- [THE PROBLEM]:
From the article on Christopher Bell's path to the Cup title race below, extract the portion between "The third-year Cup" and "or the playoffs.", inclusive.

- [GIVEN PASSAGE]:
Christopher Bell's stunning journey to the Cup title race

The third-year Cup driver at Joe Gibbs Racing had started the season getting caught up in a wreck in the Daytona 500 and a week later retired after 94 of 200 laps at Auto Club Speedway in California with engine failure.

After a 10th-place finish at Las Vegas – on a weekend where he did win the pole – he spun out at Phoenix and finished a disappointing 26th. That left him 30th in the series standings and seemingly a long way from a win or the playoffs.

Now, entering the season finale championship race at Phoenix Raceway this weekend, Bell is one of the four drivers eligible to win the series title joining Joey Logano, Chase Elliott and Ross Chastain.

Not only that, but he’s the only driver in the Championship 4 who has won more than one playoff race this season.

How times have changed

While Bell and his No. 20 JGR Toyota team always believed the potential existed to rise among the best that doesn’t mean there weren’t doubts – and plenty of obstacles to overcome – along the way.

“I remember telling Bell when we were (30th) in points, he was distraught and concerned,” Bell’s crew chief Adam Stevens explained.

“I’m like, ‘Dude, I do not know what you’re worried about. We have the performance, and the capability is right there, you’re just having trouble seeing it’.”

Said Bell, “You were definitely a lot more positive than I was in that moment.”

Stevens said he was confident Bell and the No. 20 “weren’t that far off” from the teams running up front each week.

“We suffered for finishing, we didn’t suffer for performance. We were certainly not a (30th)-place team,” Stevens said. “Our set-ups weren’t where they needed to be at the start with this new car, but we were learning.

“We were capable of running up front. We crossed the finish line at (first) Atlanta P2, got bumped to the back for going under the yellow line. We were up front (first) Vegas, got loose over the bumps and spun out racing for the lead.

“That was potential performance. Two top-fives gone that were well within our grasp.”

Slowly, the team inched back up the standings as its finishes began matching its performance on the track.

Bell finished third at Circuit of the Americas, led 63 laps and ended up sixth at Richmond, Va., and grabbed seventh at the Bristol Dirt Race.

As the season entered the spring and early summer months, Bell found his groove. He put together a string of five consecutive finishes of ninth or better to break into the top-10 of the standings by early June, giving him a chance to make the playoffs even if he didn’t earn a win.

But with NASCAR seeing an unprecedented number of different winners to start the year with the Next Gen car, making the playoffs without a victory was no certainty.

Finally getting to Victory Lane

Bell ended that doubt with a win July 17 at New Hampshire, in which he ran down 2020 series champion Elliott for the lead with 41 of 301 laps to go and held on for the victory.

- [RECORDS SUPPLIED]:
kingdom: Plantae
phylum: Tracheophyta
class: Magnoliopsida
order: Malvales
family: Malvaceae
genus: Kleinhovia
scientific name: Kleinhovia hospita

...

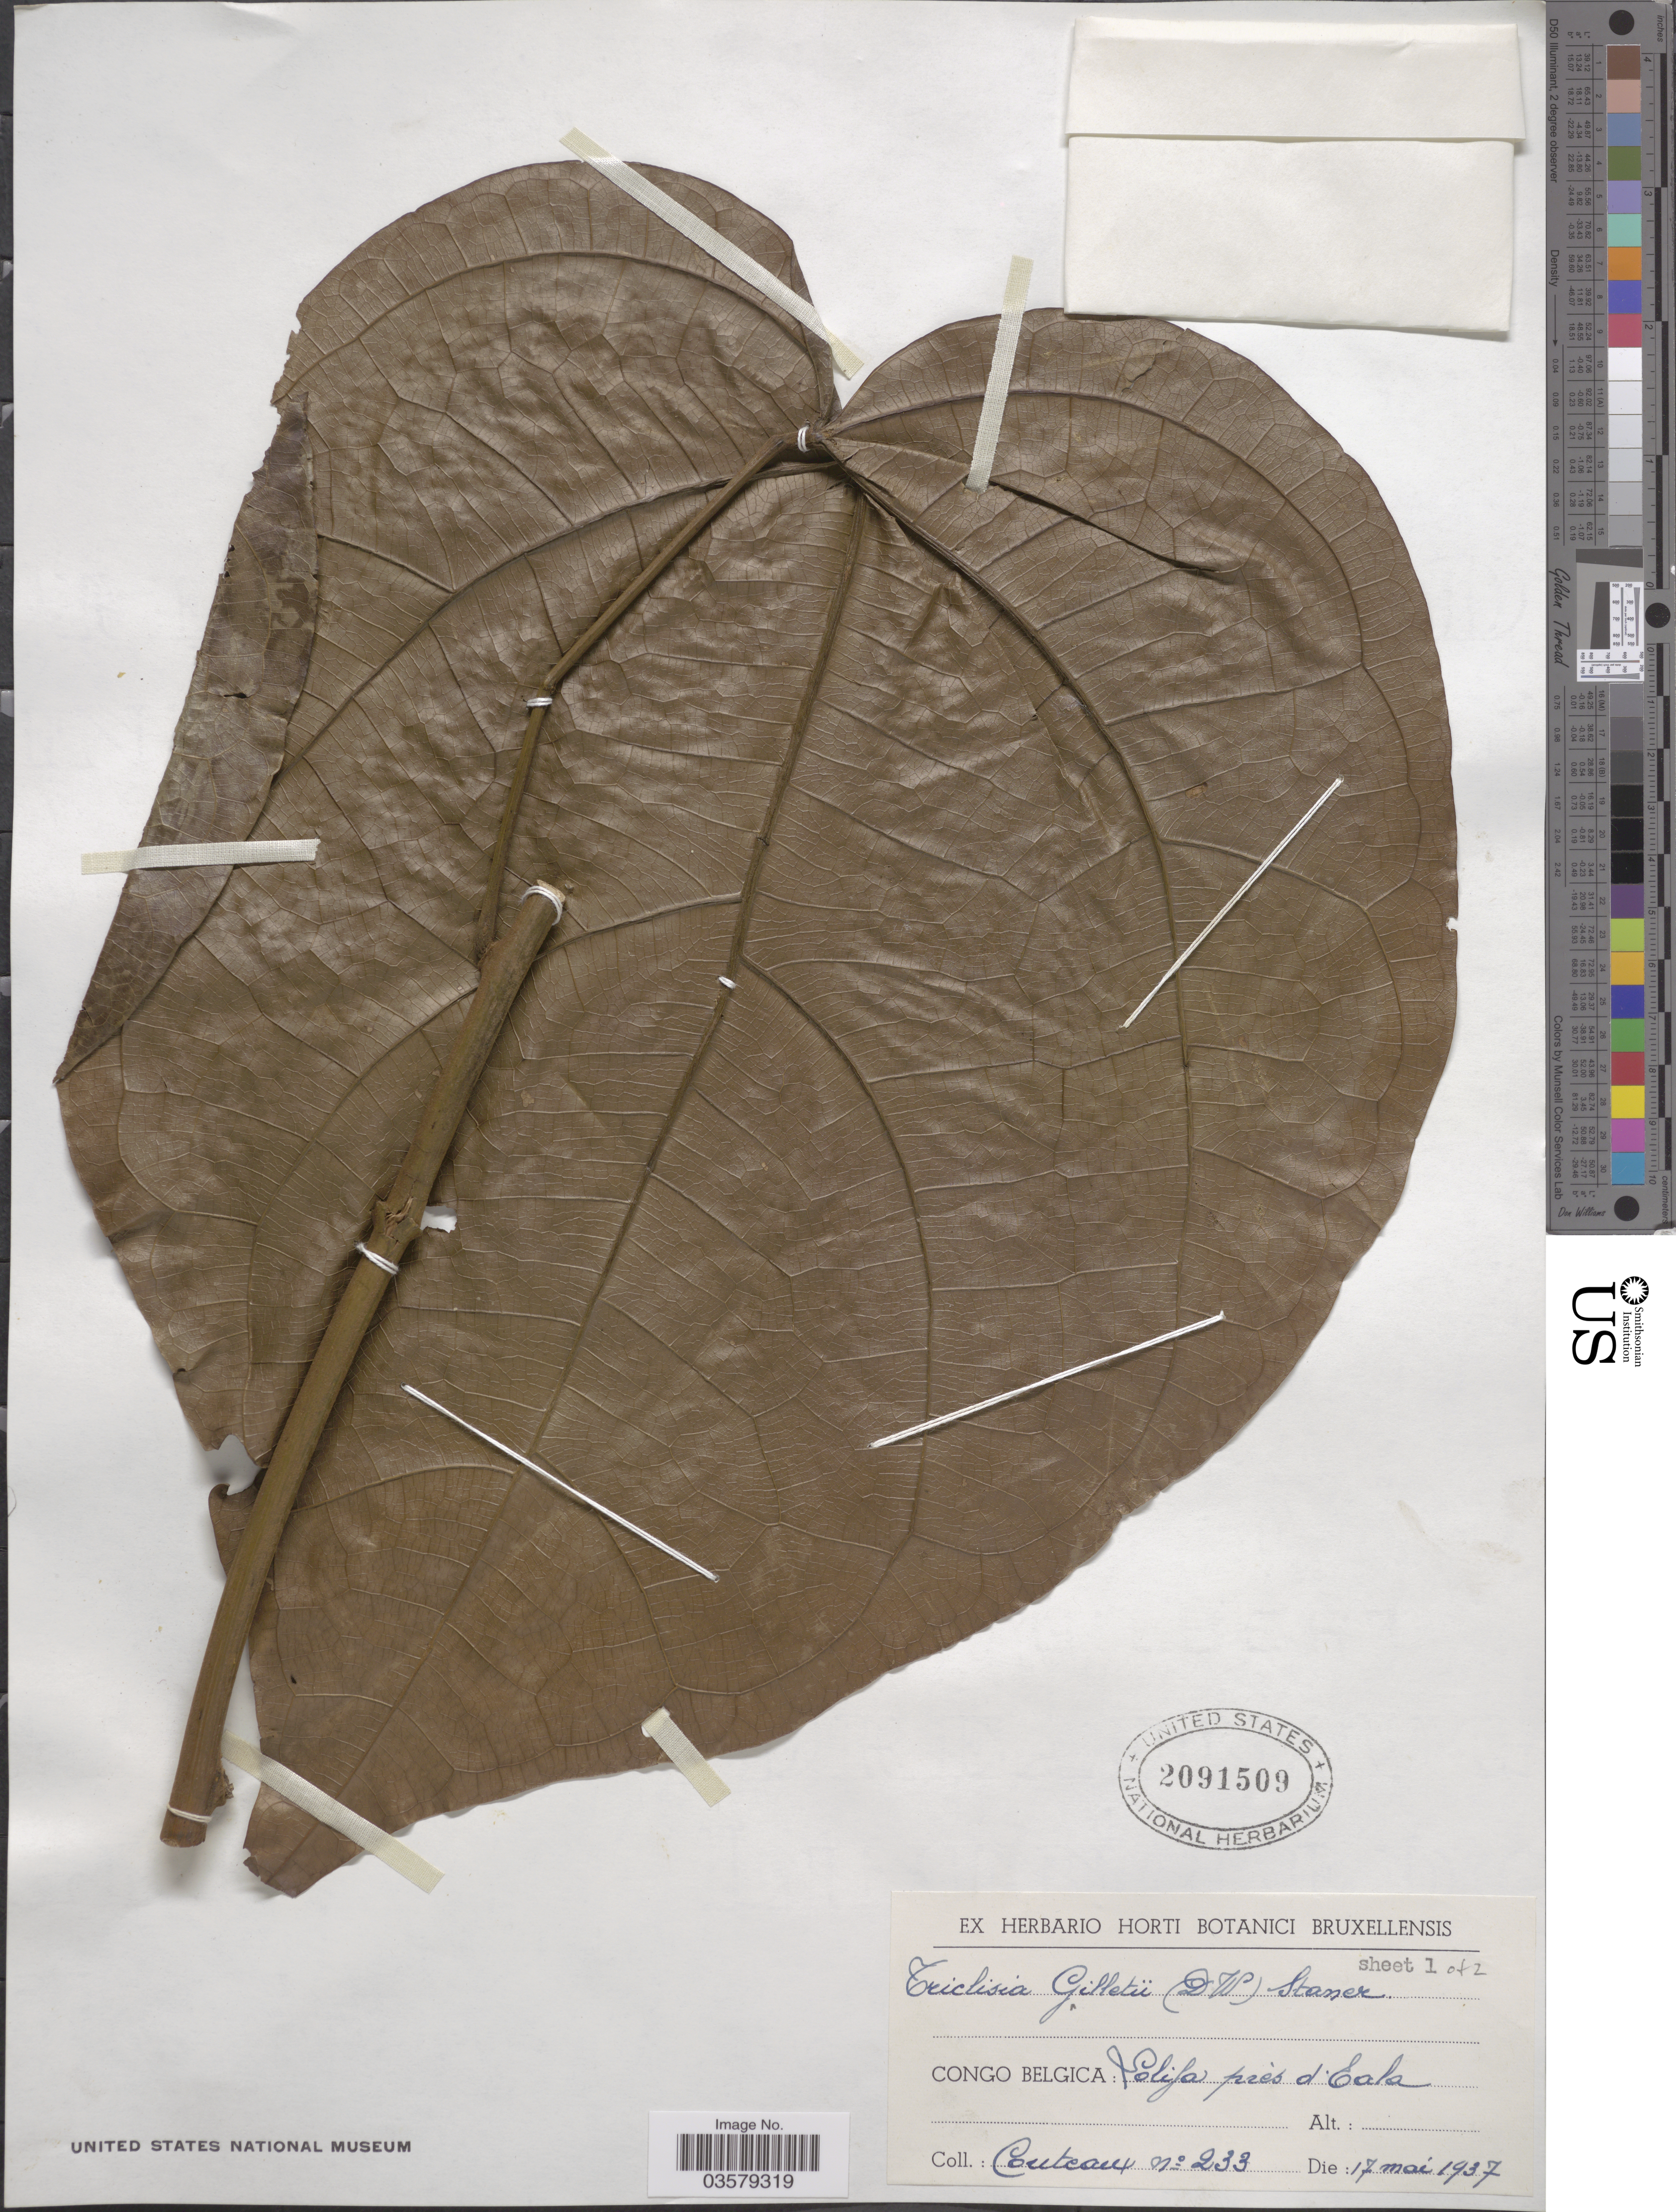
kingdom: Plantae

--

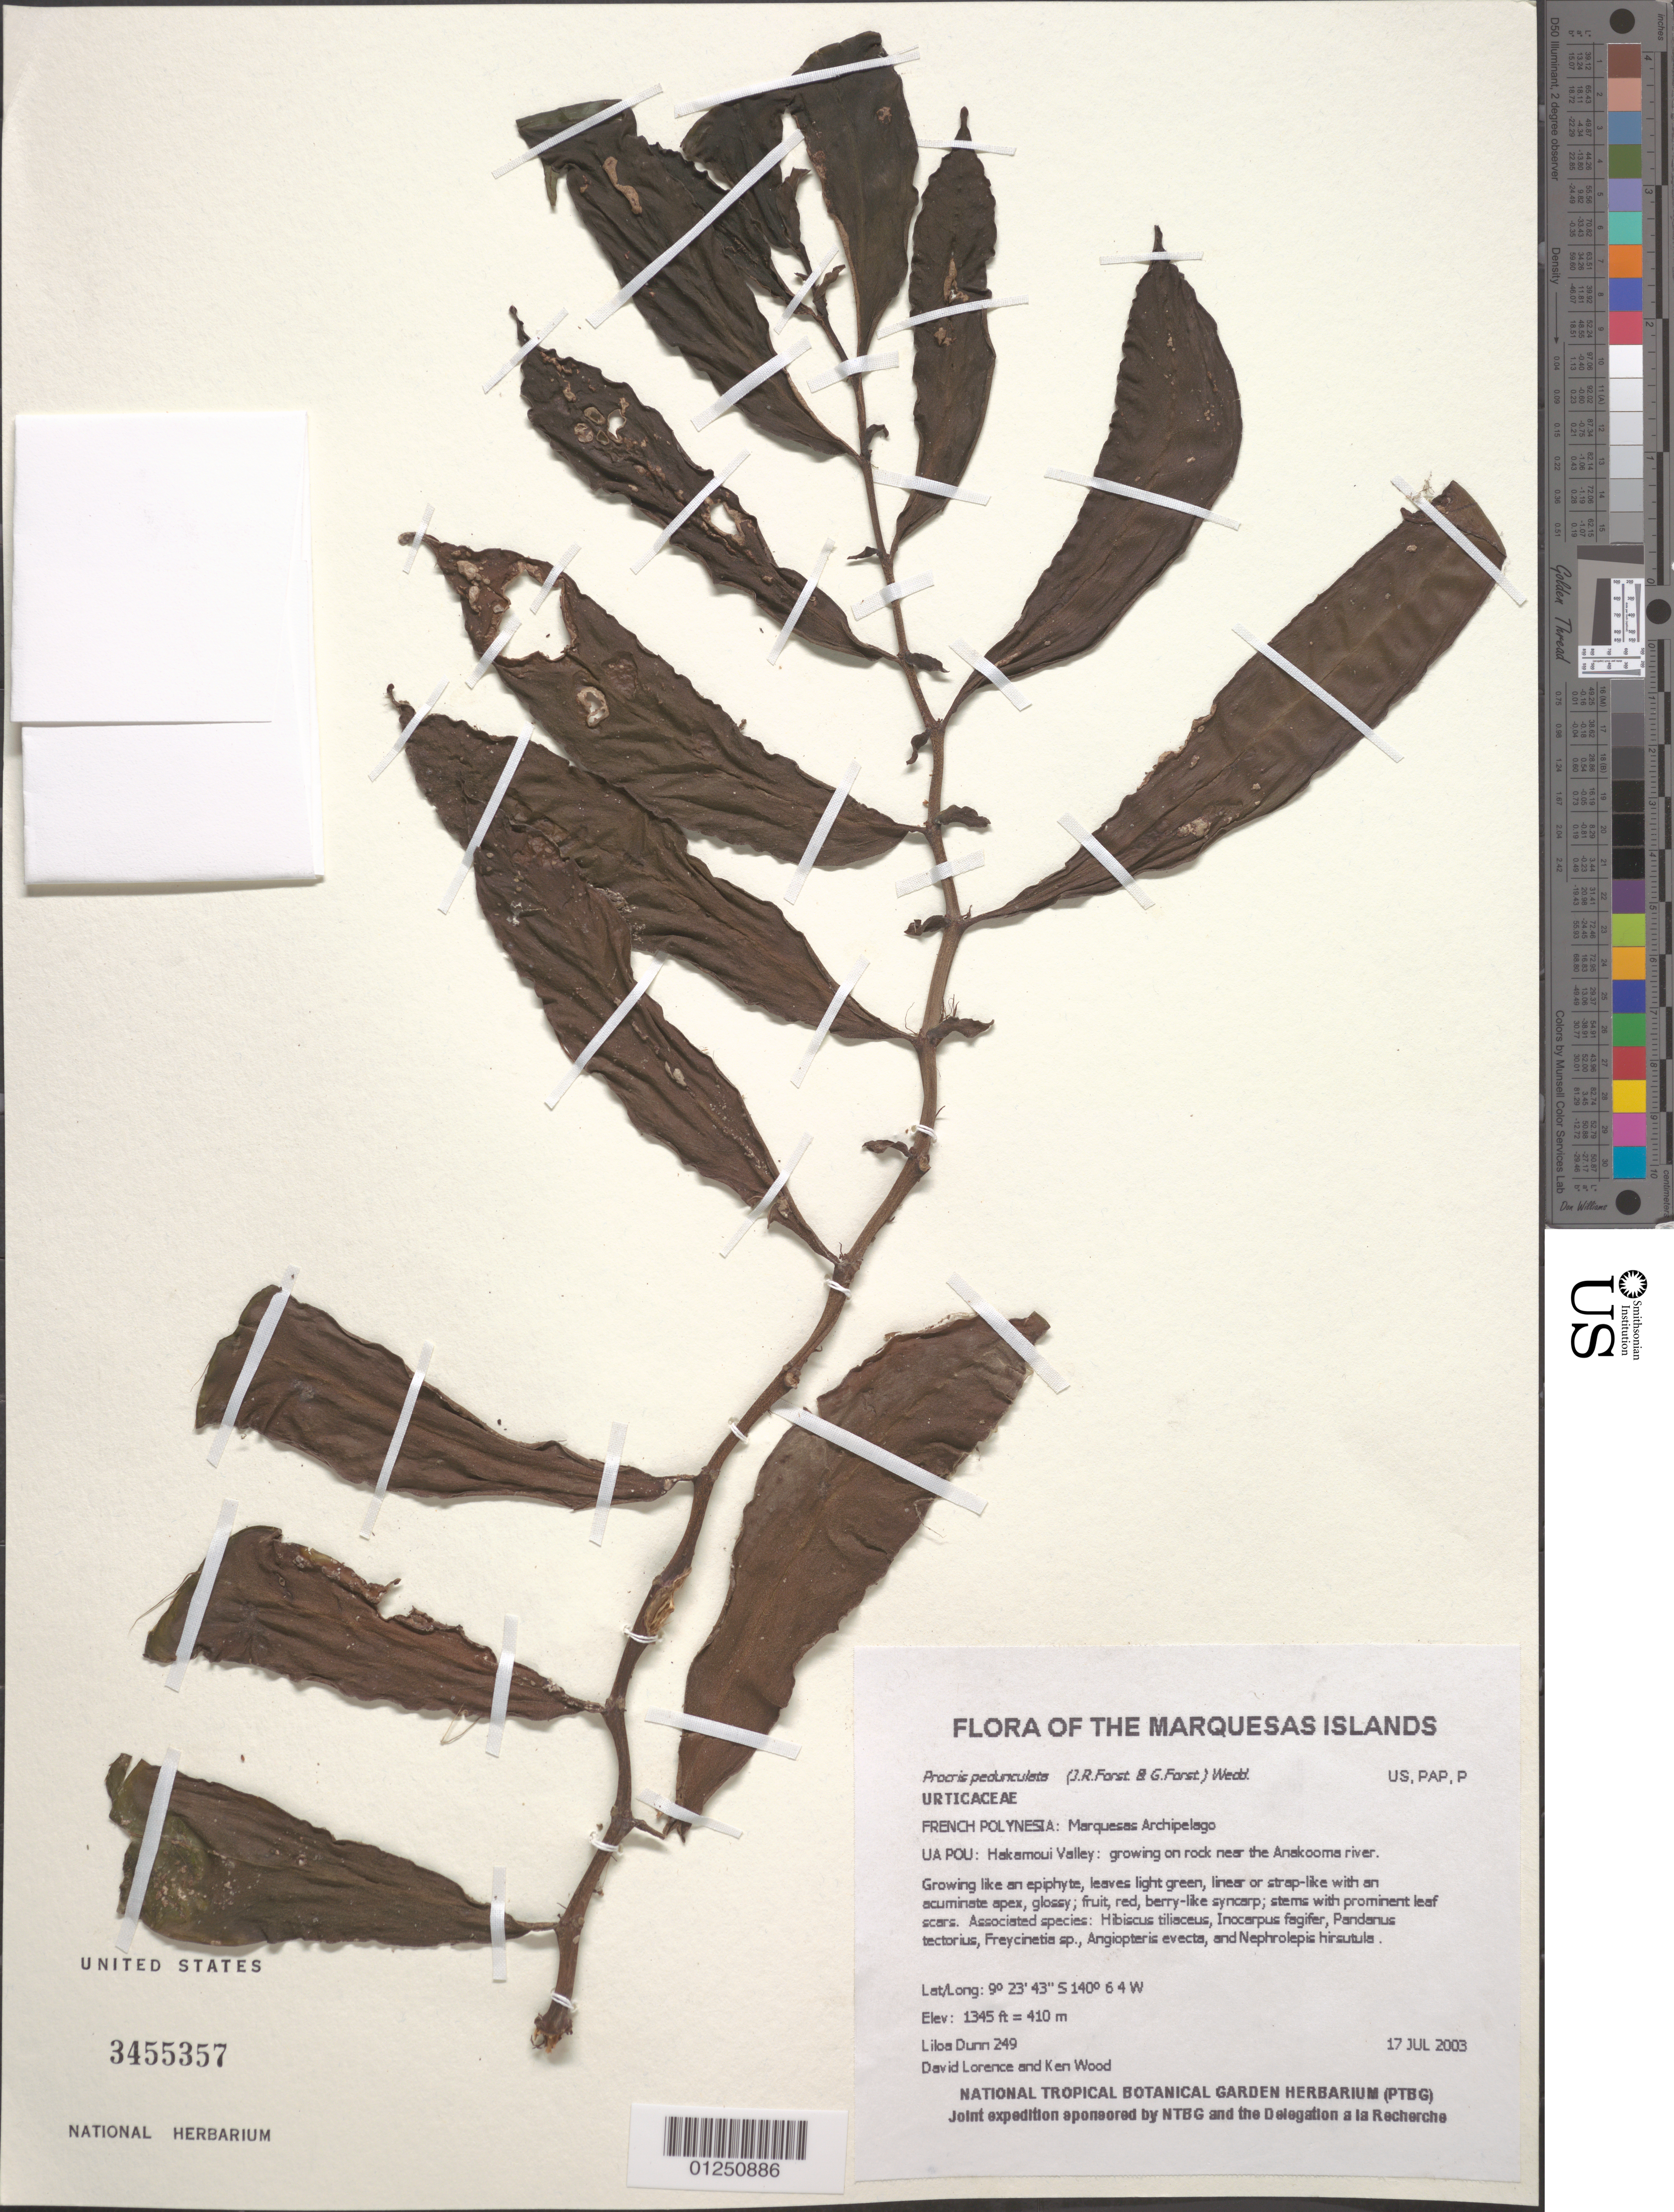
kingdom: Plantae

- [EXPECTED OUTPUT]:
The third-year Cup driver at Joe Gibbs Racing had started the season getting caught up in a wreck in the Daytona 500 and a week later retired after 94 of 200 laps at Auto Club Speedway in California with engine failure.

After a 10th-place finish at Las Vegas – on a weekend where he did win the pole – he spun out at Phoenix and finished a disappointing 26th. That left him 30th in the series standings and seemingly a long way from a win or the playoffs.